* WHAT YOU WILL DO *
After locating the line with "medalj för internationella insatser i" in the entries below, set down exactly that line and each one after it to the end, skipping pictures.

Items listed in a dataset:
******************************

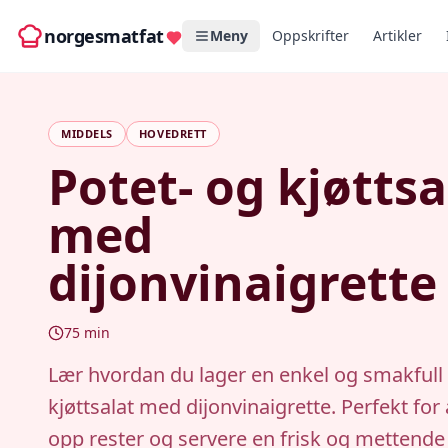
norgesmatfat
Meny
Oppskrifter
Artikler
MIDDELS
HOVEDRETT
Potet- og kjøttsa
med
dijonvinaigrette
75
min
Lær hvordan du lager en enkel og smakfull 
kjøttsalat med dijonvinaigrette. Perfekt for
opp rester og servere en frisk og mettende 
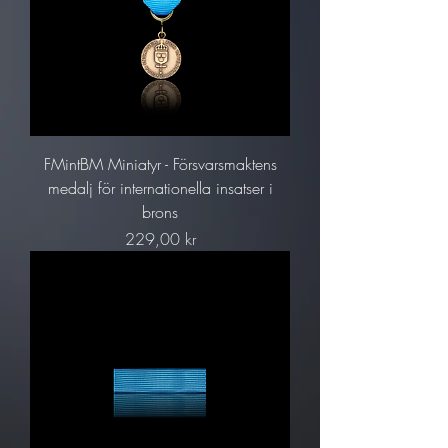
FMintBM Miniatyr - Försvarsmaktens
medalj för internationella insatser i
brons
Pris
229,00 kr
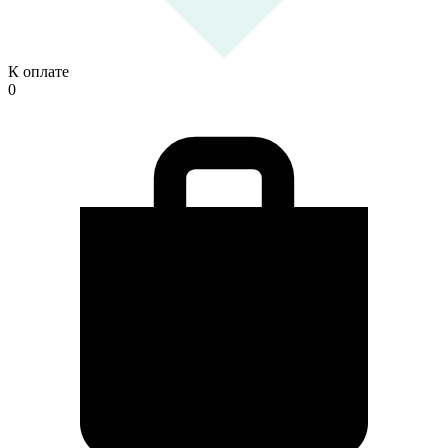
К оплате
0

******************************

* ANSWER BOX *
medalj för internationella insatser i
brons
Pris
229,00 kr
К оплате
0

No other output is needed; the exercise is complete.